## PROBLEM
Wherever the word "depth" turns up in a line of the entries, copy that line.
-------- MATERIAL SUPPLIED --------
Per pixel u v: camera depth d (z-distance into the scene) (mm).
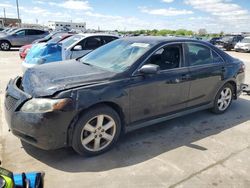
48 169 3359
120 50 4461
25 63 8039
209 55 5047
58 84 3395
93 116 3506
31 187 2242
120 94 3670
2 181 1972
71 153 3748
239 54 22578
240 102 6449
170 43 4406
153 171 3371
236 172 3404
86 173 3295
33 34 20094
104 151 3762
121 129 3949
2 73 9555
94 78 3609
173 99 4418
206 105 5117
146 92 3986
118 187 3047
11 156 3627
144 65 3922
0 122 4824
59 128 3271
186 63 4570
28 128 3283
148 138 4289
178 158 3699
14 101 3457
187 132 4562
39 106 3232
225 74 5207
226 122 5082
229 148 4043
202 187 3084
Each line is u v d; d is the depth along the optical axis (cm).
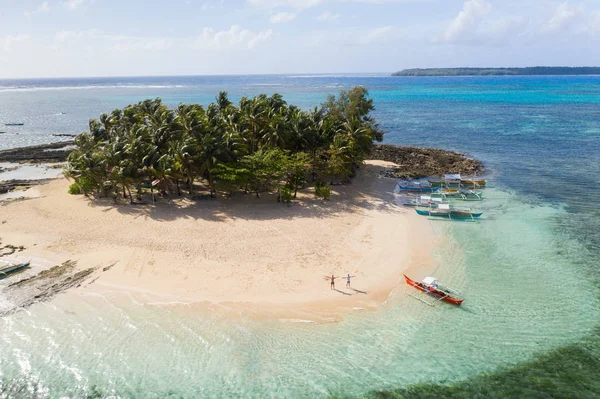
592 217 4747
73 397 2316
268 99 6988
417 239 4188
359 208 5012
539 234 4312
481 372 2502
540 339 2766
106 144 5078
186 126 5297
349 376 2464
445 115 13450
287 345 2695
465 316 2992
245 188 5378
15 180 6103
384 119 12656
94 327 2834
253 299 3136
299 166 5266
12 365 2519
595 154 7712
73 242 4009
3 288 3247
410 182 6119
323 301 3128
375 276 3481
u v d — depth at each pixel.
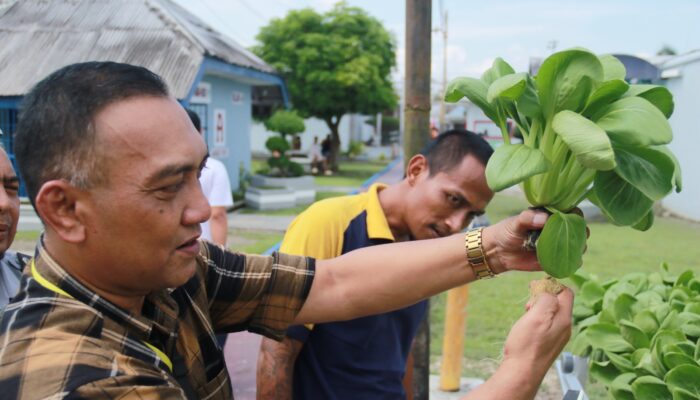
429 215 1.97
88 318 1.04
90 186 1.01
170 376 1.09
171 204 1.06
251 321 1.54
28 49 11.26
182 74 10.24
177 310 1.27
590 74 1.24
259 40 21.02
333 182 18.81
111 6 11.83
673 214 13.03
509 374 1.28
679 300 2.58
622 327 2.32
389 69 21.80
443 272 1.51
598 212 11.56
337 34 20.59
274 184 13.86
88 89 1.00
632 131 1.17
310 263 1.57
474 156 1.91
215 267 1.46
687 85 12.50
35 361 0.94
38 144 1.01
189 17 13.84
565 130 1.15
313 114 21.92
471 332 5.21
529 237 1.37
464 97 1.47
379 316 2.00
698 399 1.88
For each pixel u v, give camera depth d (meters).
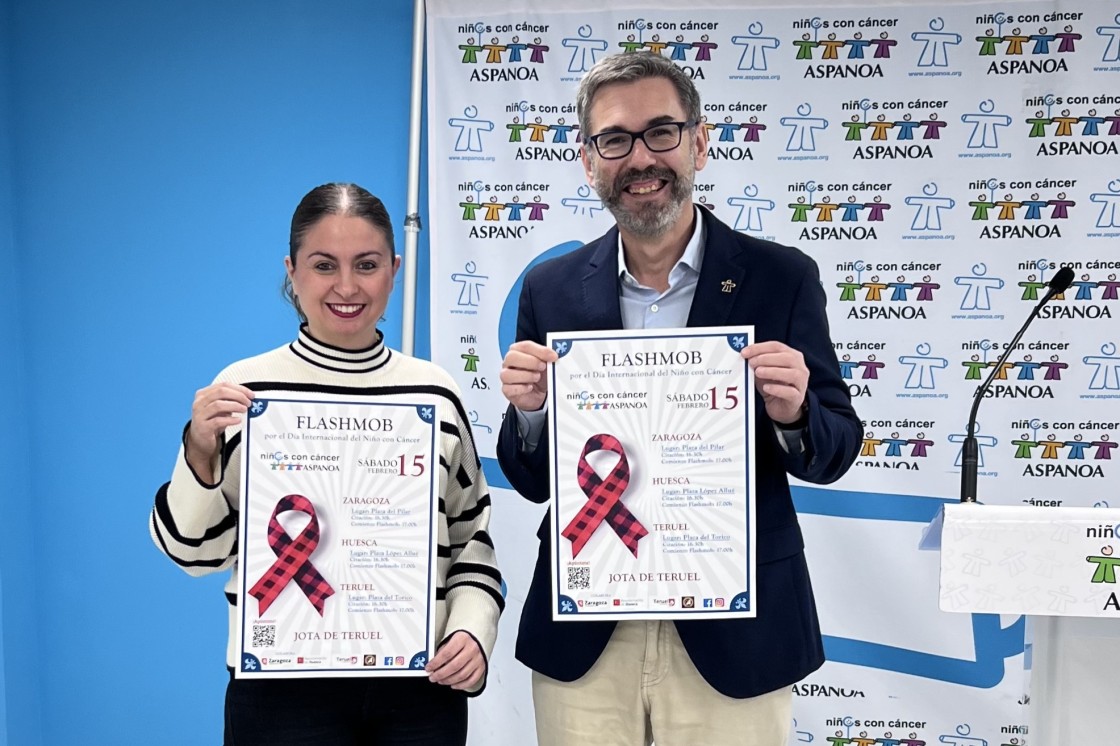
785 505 1.53
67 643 2.55
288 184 2.50
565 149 2.39
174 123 2.50
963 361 2.34
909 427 2.36
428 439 1.45
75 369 2.54
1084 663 1.31
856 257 2.36
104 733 2.56
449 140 2.40
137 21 2.50
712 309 1.52
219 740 2.55
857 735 2.37
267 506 1.41
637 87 1.46
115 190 2.52
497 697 2.40
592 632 1.52
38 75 2.51
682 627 1.48
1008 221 2.33
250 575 1.40
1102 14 2.29
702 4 2.36
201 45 2.49
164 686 2.55
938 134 2.33
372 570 1.42
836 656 2.38
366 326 1.48
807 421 1.41
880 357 2.37
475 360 2.42
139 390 2.53
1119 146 2.30
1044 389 2.32
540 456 1.58
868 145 2.35
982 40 2.32
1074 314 2.31
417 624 1.42
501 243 2.41
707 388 1.42
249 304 2.51
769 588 1.48
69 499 2.55
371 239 1.43
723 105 2.37
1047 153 2.31
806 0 2.34
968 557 1.24
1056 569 1.22
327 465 1.42
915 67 2.33
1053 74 2.31
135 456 2.54
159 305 2.52
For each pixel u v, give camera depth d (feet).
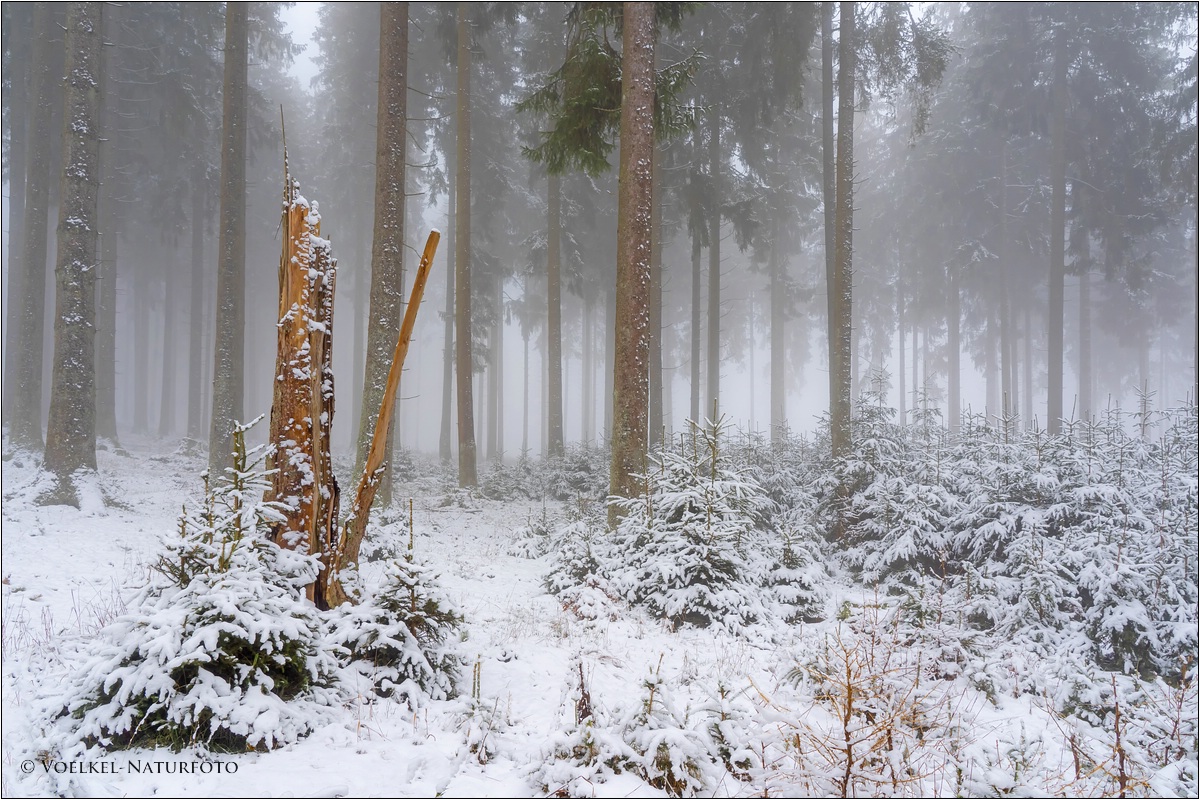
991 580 24.57
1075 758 13.30
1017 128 90.53
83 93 41.86
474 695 15.29
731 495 28.91
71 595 23.18
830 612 27.58
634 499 32.24
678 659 21.18
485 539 42.11
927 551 31.09
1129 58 84.33
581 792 11.86
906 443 43.68
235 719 12.44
--------
## RESULT
Per pixel u v: camera depth d (z-distance into the scene) (mm).
Each line is u v d; d is the depth along the optical axis (cm).
u v d — depth at each pixel.
For each pixel u v, give camera depth d (meters).
For each pixel u v, give camera depth d (feet).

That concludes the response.